The Dual-Environment Trick

This was one of my favourite design decisions. The entry point auto-detects the environment:

try:
    from luma.oled.device import ssd1306
    from luma.core.interface.serial import i2c
    device = ssd1306(i2c(port=1, address=0x3C))
except Exception:
    from luma.emulator.device import pygame as pygame_device
    device = pygame_device(width=128, height=64, mode="1")

On a Raspberry Pi with a connected OLED, it uses the real hardware driver. On my MacBook, it falls back to a Pygame window. The engine doesn't care — it just draws to a luma device. I do all my development and tuning in the emulator, then scp to the Pi and it just works.


Threading and the Animation Loop

Threading was the trickiest part. Here's the layout:

ThreadRole
Main threadAnimation loop + Pygame event pump (required by macOS/SDL)
Flask daemon threadHandles all HTTP requests

Every piece of shared state is protected by a single threading.Lock. The Flask handlers call methods like set_emotion() and trigger_overlay(), which acquire the lock, update the target, and return. The animation loop picks up the change on the next frame.

------------

=== Work to complete ===
1. Answer these about the OLED passage:
(a) On a MacBook, what does the entry point fall back to?
(b) What does the Flask daemon thread handle?
(c) What protects every piece of shared state?
2. Rewrite the OLED passage starting at "Threading was the" and ending at "the next frame.", renaming "threading.Lock" to "mutex".
The records that follow come from a different source than the passage.

------------

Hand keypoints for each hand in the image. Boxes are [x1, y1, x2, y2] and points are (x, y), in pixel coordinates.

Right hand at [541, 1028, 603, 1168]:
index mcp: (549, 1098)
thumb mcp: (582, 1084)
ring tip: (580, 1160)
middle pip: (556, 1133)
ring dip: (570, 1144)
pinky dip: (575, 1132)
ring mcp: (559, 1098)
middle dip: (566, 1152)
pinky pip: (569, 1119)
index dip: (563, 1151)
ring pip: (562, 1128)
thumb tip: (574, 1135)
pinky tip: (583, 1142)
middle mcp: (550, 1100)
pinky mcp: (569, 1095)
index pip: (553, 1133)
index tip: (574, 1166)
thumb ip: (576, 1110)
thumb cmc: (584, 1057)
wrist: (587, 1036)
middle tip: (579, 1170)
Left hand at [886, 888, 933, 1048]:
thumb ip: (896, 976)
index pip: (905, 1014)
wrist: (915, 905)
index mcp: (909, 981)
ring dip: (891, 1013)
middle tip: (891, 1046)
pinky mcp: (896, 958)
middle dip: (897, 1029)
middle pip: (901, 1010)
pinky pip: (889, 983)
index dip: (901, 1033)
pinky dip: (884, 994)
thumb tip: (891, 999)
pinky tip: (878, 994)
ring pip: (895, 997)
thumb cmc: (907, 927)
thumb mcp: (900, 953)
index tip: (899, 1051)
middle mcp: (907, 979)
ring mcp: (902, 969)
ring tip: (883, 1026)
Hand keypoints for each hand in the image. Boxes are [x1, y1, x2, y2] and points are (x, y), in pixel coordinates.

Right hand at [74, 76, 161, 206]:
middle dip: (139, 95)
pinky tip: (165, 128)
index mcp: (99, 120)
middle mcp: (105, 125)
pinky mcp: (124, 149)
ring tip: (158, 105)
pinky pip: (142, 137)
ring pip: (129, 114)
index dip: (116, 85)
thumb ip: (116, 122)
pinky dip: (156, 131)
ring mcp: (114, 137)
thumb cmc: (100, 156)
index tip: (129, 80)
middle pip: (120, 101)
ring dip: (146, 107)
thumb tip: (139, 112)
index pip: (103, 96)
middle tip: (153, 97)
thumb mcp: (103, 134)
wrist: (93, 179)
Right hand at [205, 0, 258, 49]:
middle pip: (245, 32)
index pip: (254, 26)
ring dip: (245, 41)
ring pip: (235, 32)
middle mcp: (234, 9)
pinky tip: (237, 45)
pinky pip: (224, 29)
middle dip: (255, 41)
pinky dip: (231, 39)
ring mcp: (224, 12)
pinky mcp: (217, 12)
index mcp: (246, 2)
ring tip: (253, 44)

------------

=== Task-by-task results ===
1.
(a) A Pygame window.
(b) All HTTP requests.
(c) A single threading.Lock.

2.
Threading was the trickiest part. Here's the layout:

ThreadRole
Main threadAnimation loop + Pygame event pump (required by macOS/SDL)
Flask daemon threadHandles all HTTP requests

Every piece of shared state is protected by a single mutex. The Flask handlers call methods like set_emotion() and trigger_overlay(), which acquire the lock, update the target, and return. The animation loop picks up the change on the next frame.